Sono parole di Dio. Ad Abramo. Che ovviamente le riceve in ebraico antico, dove "vattene" si scrive Lech lechà, che suddiviso così, Lech le-chà, può significare anche "vai verso te stesso". Come dire che per trovare te stesso devi andartene da te stesso. Uscire, andare fuori. Fuori da ciò che sei. Per questo follia e saggezza si toccano (extrema tanguntur).

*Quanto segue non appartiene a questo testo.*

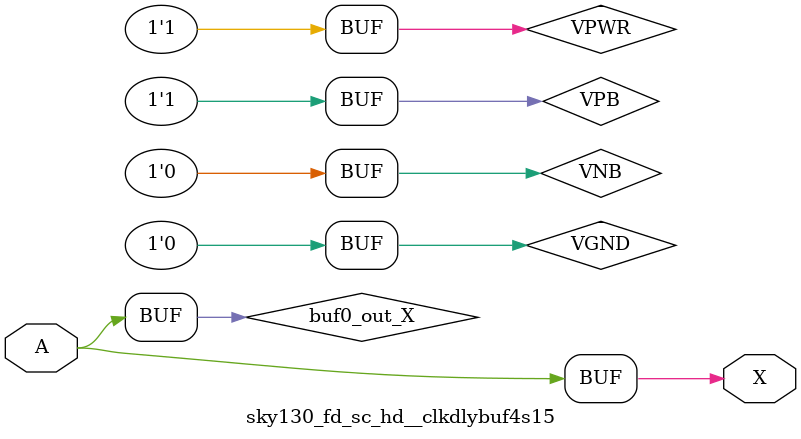
<source format=v>
/*
 * Copyright 2020 The SkyWater PDK Authors
 *
 * Licensed under the Apache License, Version 2.0 (the "License");
 * you may not use this file except in compliance with the License.
 * You may obtain a copy of the License at
 *
 *     https://www.apache.org/licenses/LICENSE-2.0
 *
 * Unless required by applicable law or agreed to in writing, software
 * distributed under the License is distributed on an "AS IS" BASIS,
 * WITHOUT WARRANTIES OR CONDITIONS OF ANY KIND, either express or implied.
 * See the License for the specific language governing permissions and
 * limitations under the License.
 *
 * SPDX-License-Identifier: Apache-2.0
*/


`ifndef SKY130_FD_SC_HD__CLKDLYBUF4S15_TIMING_V
`define SKY130_FD_SC_HD__CLKDLYBUF4S15_TIMING_V

/**
 * clkdlybuf4s15: Clock Delay Buffer 4-stage 0.15um length inner stage
 *                gates.
 *
 * Verilog simulation timing model.
 */

`timescale 1ns / 1ps
`default_nettype none

`celldefine
module sky130_fd_sc_hd__clkdlybuf4s15 (
    X,
    A
);

    // Module ports
    output X;
    input  A;

    // Module supplies
    supply1 VPWR;
    supply0 VGND;
    supply1 VPB ;
    supply0 VNB ;

    // Local signals
    wire buf0_out_X;

    //  Name  Output      Other arguments
    buf buf0 (buf0_out_X, A              );
    buf buf1 (X         , buf0_out_X     );

endmodule
`endcelldefine

`default_nettype wire
`endif  // SKY130_FD_SC_HD__CLKDLYBUF4S15_TIMING_V

</source>
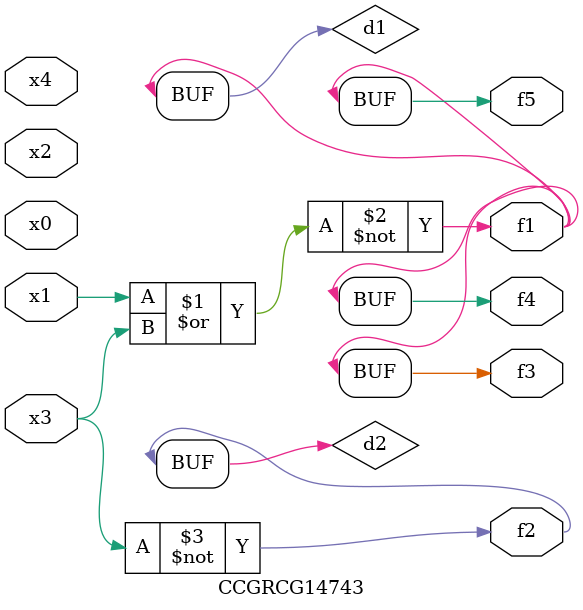
<source format=v>
module CCGRCG14743(
	input x0, x1, x2, x3, x4,
	output f1, f2, f3, f4, f5
);

	wire d1, d2;

	nor (d1, x1, x3);
	not (d2, x3);
	assign f1 = d1;
	assign f2 = d2;
	assign f3 = d1;
	assign f4 = d1;
	assign f5 = d1;
endmodule

</source>
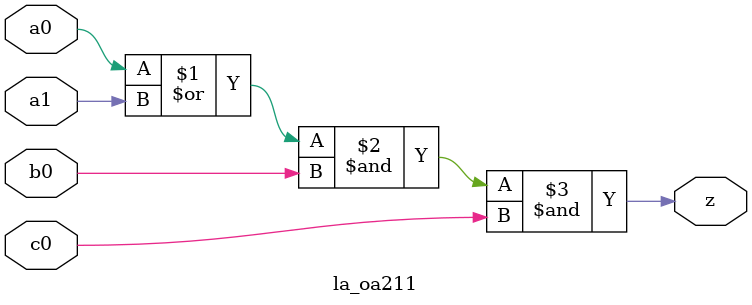
<source format=v>


module la_oa211 #(
    parameter PROP = "DEFAULT"
) (
    input  a0,
    input  a1,
    input  b0,
    input  c0,
    output z
);

    assign z = (a0 | a1) & b0 & c0;

endmodule

</source>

Qui sta l'essenza della riflessività, che non è la ripetizione dell'identico, ma qualcosa in più, perché c'è la ripetizione.

sabato 20 agosto 2011

C'è un prezzo per tutto

"Costoro non conservano nella loro memoria il ricordo del passato, né se lo rammentano, ma lasciano che questo svanisca a poco a poco, in realtà rendendosi così, giorno dopo giorno, sempre più sguarniti e vuoti, quasi sospesi al giorno che deve ancora venire, come se gli eventi accaduti l'anno già passato, l'altro ieri o ieri non li riguardassero, e non fossero neppure a loro appartenuti". Sono parole di Plutarco (Peri euthumias), riportate da Foucault in L'ermeneutica del soggetto (lezione del 24 Marzo 1982), che così le chiosa: "Il che equivale a dire che costoro sono votati non solo alla discontinuità e al trascorrere, ma anche alla perdita di sè e al vuoto. Essi non sono realmente più nulla. Si trovano nel vuoto".
Ora, posto che si stanno decrivendo gli stulti, ovvero coloro che "si trovano esattamente nella posizione opposta a quella filosofica", e che tale descrizione va riferita al periodo ellenistico, ciò che mi ha colpito è che questa descrizione va benissimo per noi. Non facciamo esattamente così? Non è questo uno dei sintomi del (o il) male del nostro tempo? E trovo molto interessante che l'essenza della stultitia risieda nell'oblio... Ed è per questo che il soggetto che ha l'alzheimer, ovvero quello che io chiamo sulla scorta di Zizek il soggetto postraumatico, è oggi così importante per noi: è il nostro specchio, in fondo, quello che noi siamo. Senza storia, senza (vero) futuro. Insomma, rincoglioniti. Ma la domanda importante a questo punto è: cosa ci ha condotto qui? Qual'è il punto chiave? In un modo un po' fortuito e un po' pop, se vogliamo, ho trovato una risposta in un libro di un autore che ho già citato, Qiu Xialong, che s'intola Ratti Rossi. Siamo in Cina negli anni della transizione e si sta parlando del fatto che si pagano le celebrità per farsi fotografare con loro. Il protagonista conclude sconsolato: "C'è un prezzo per tutto". E il narratore commenta: "Ed era quello il problema. Si rendeva omaggio all'ideologia comunista solo a parole. Nonostante il Quotidiano del popolo e i documenti di Partito, la realtà sociale era che tutti, dal primo all'ultimo, pensavano a se stessi." Ci sarebbe ancora molto da dire, ma voglio tagliare corto con una domanda: dove si è e come si è quando la vita stessa di una persona (di tutte le persone, forse...) è diventata una merce?